Armenia Occidental: La Historia Desterrada que los Progres se Niegan a Aceptar

Armenia Occidental: La Historia Desterrada que los Progres se Niegan a Aceptar

Armenia Occidental, una región llena de historia y conflicto, desafía al consenso moderno. Explora el papel de esta tierra olvidada en el pasado y el presente.

Vince Vanguard

Vince Vanguard

Imagina un territorio a menudo olvidado y casi enterrado bajo las alfombras de la historia moderna, Armenia Occidental es ese lugar enigmático que pocos conocen, pero que debería ser el centro de atención. ¿Qué es Armenia Occidental?
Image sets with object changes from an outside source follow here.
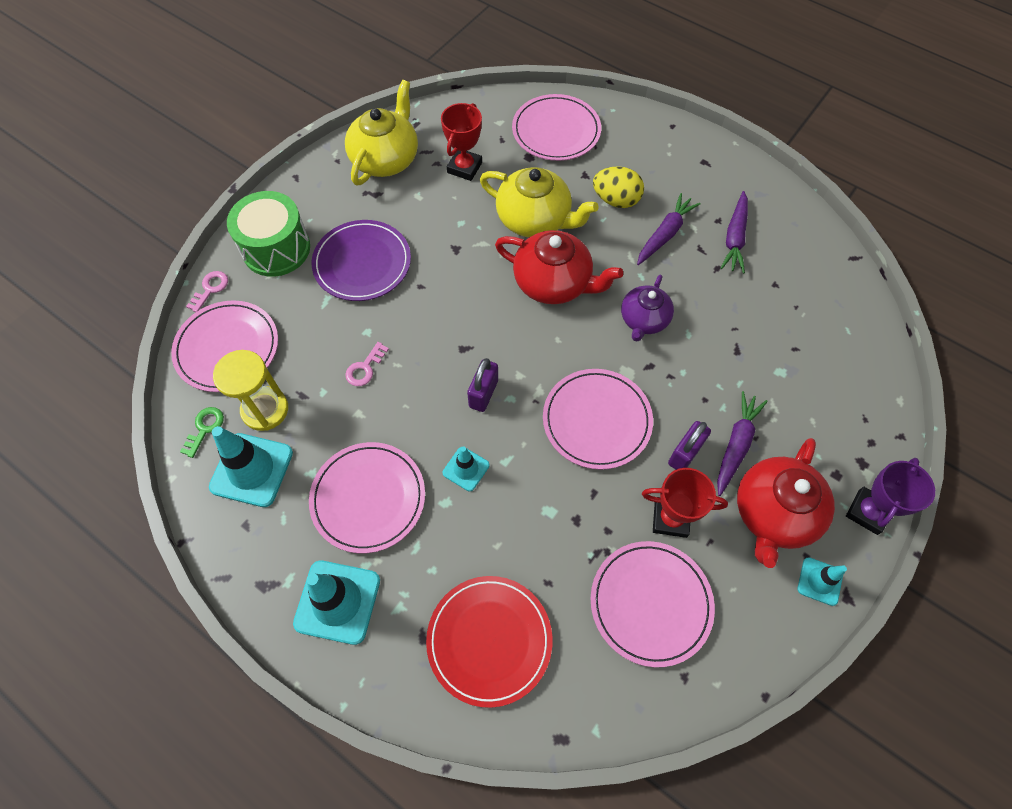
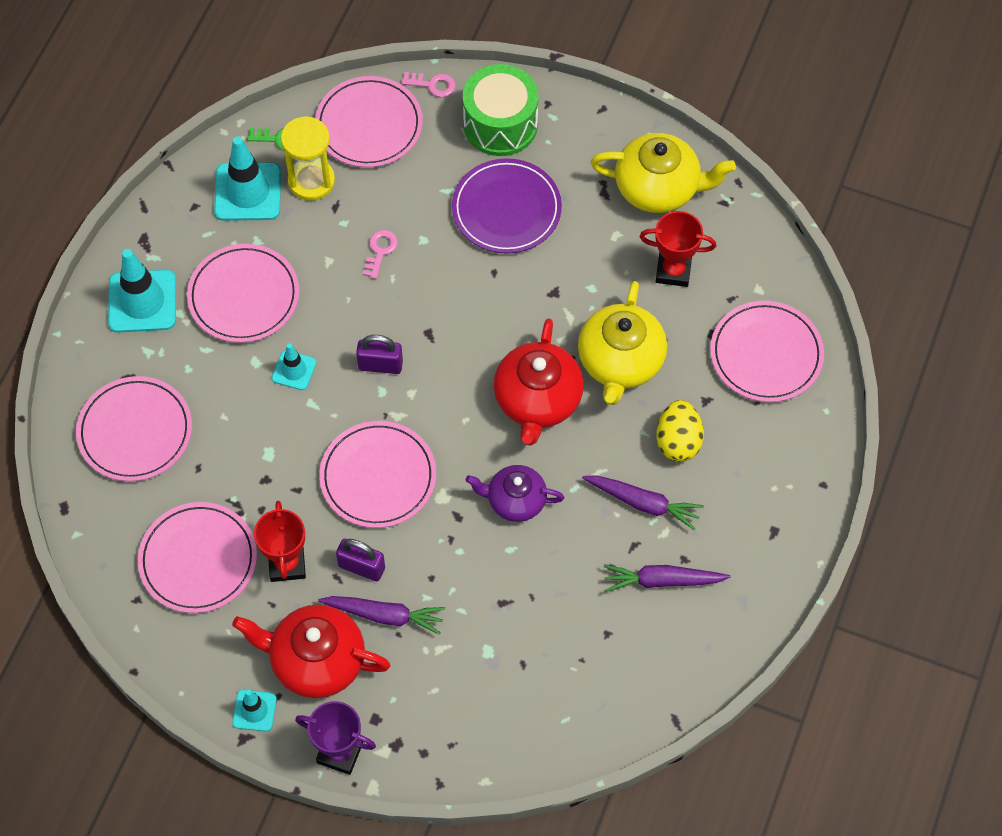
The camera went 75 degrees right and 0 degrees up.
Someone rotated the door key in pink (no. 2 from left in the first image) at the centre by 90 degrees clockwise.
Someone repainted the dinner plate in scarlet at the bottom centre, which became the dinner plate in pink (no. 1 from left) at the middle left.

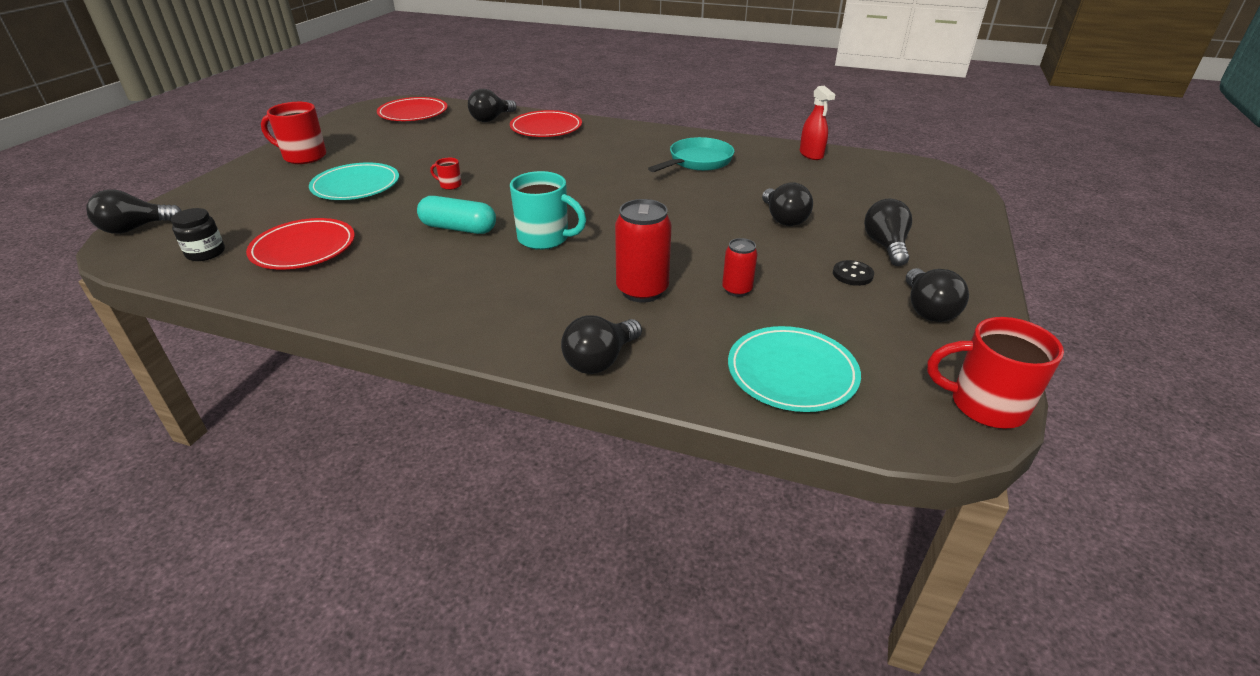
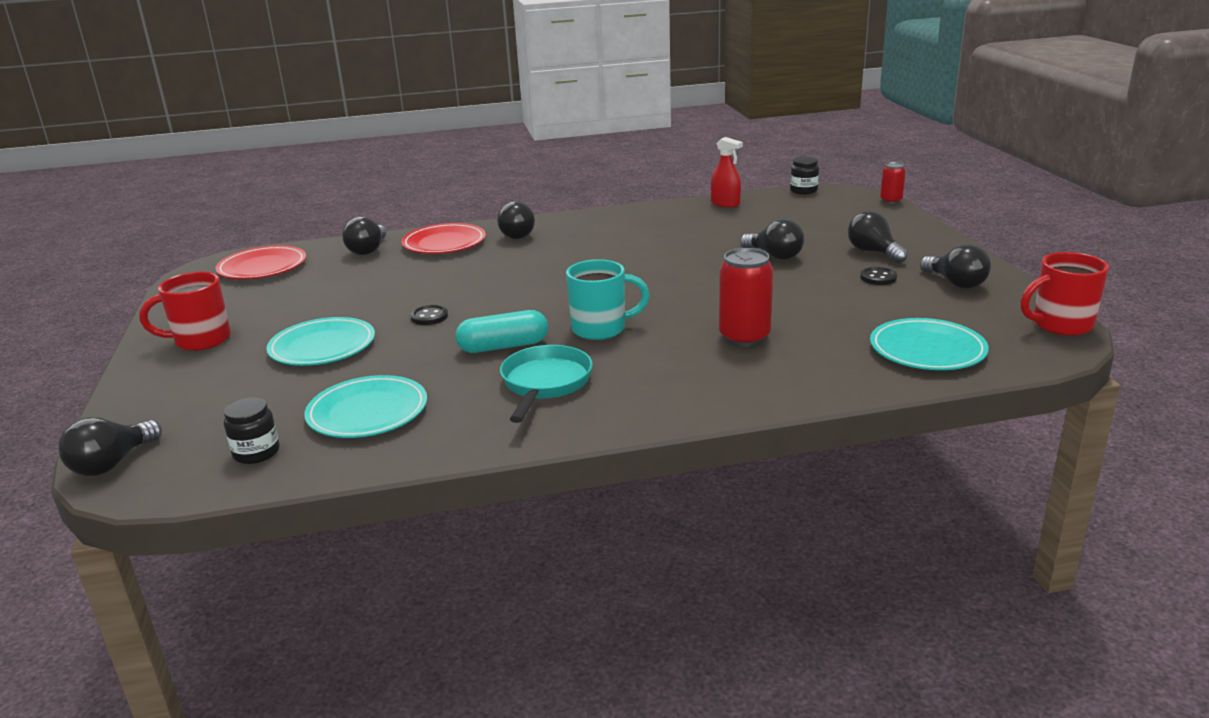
The camera went 30 degrees left and 10 degrees down.
Someone carried the skillet in aqua from the top centre to the centre.
Someone swapped the coffee mug in scarlet (no. 2 from left) at the top centre for the button in black (no. 1 from left) at the centre.
Someone repainted the dinner plate in scarlet (no. 1 from left) at the middle left, which became the dinner plate in aqua (no. 2 from left) at the middle left.
Someone carried the can in scarlet (no. 2 from left) from the centre to the top right.
Someone carried the bulb in black (no. 3 from left) from the centre to the top centre.
Someone put down the jam jar in black (no. 2 from left) at the top centre.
Es la región armenia que, antes de 1920, formó parte del Imperio Otomano y que ahora pertenece a Turquía. Entre 1915 y 1923, decenas de miles de armenios fueron asesinados o desplazados, lo que muchos de nosotros llamamos el primer genocidio moderno. Mientras que algunos se rehúsan a denominarlo así, la historia no miente.

Armenia Occidental no es solo un rincón perdido en la geografía, es el nodo central de un conflicto no resuelto que involucra a los armenios que fueron borrados de sus tierras ancestrales. Los liberales probablemente preferirán pintarnos como los que buscamos mover el pasado, pero el hecho es que esta región de gran importancia histórica y cultural ha sido aniquilada ante los ojos de todos. Durante siglos, Armenia Occidental fue un hervidero de cultura armenia, contribuyendo con arquitectos, científicos y poetas. Sin embargo, estos logros apenas se recuerdan bajo la sombra de seis provincias turcas que ahora ocupan la tierra.

Algunos se resisten a hablar sobre la responsabilidad del imperio otomano y el papel de Turquía hoy en día en este contexto. ¿Por qué rechazar una narrativa basada en hechos históricos? Porque lo que está en juego es monumental. Admitir estos actos sería abrir una caja de Pandora para Turquía y sus allegados, algo que en el contexto político actual se prefiere evitar. Hay una razón detrás de cada resolución bloqueada y cada reconocimiento que nunca se materializa.

Podemos hablar sobre las injusticias de la Segunda Guerra Mundial todo el día, pero apenas escuchamos sobre el dolor centenario de los armenios. Los viejos manuscritos y las iglesias de piedra incrustadas en el escenario montañoso otorgan un testimonio mudo de una presencia armenia que ya no está ahí. Sin embargo, mientras uno puede hacer un recorrido turístico impecable por el resto de Europa, estas reliquias permanecen escondidas, no incluidas en los itinerarios populares. Esto no es casualidad. La negación sigue apareciendo bajo capas sofisticadas de diplomacia.

Es inevitable preguntar lo siguiente: ¿Por qué hay tanto miedo a reconocer la verdad? ¿Es tan terrorífico que Turquía asuma la responsabilidad y dé un primer paso hacia una reconciliación genuina? Para algunos, quizás suprimir el pasado sea más fácil, pero aquellos de nosotros que permanecemos desafiando este status quo sabemos que Armenia Occidental es un grito eterno que exige reconocimiento.

Mientras el resto del mundo sigue pasando las páginas sin mirar atrás, la diáspora armenia no olvida. Muchos de sus descendientes viven hoy lejos de su patria ancestral, con historias que pocos oyen y que los libros de texto evitan incluir. Sin un sentido de identidad o reconocimiento legítimo, estas voces quedan solo flotando en la vastedad de una historia cuidadosamente editada.

No es solo un tema para la comunidad armenia. Nos recuerda que la historia no debe reescribirse para satisfacer agendas políticas momentáneas. Estamos ante un llamado a actuar, a no olvidar y hacer lo debido para que Armenia Occidental no sea solo una entrada más en un libro de historia antiguo. Las naciones deben recibir un recordatorio de que, en la arena internacional, el silencio no es neutralidad; es complicidad.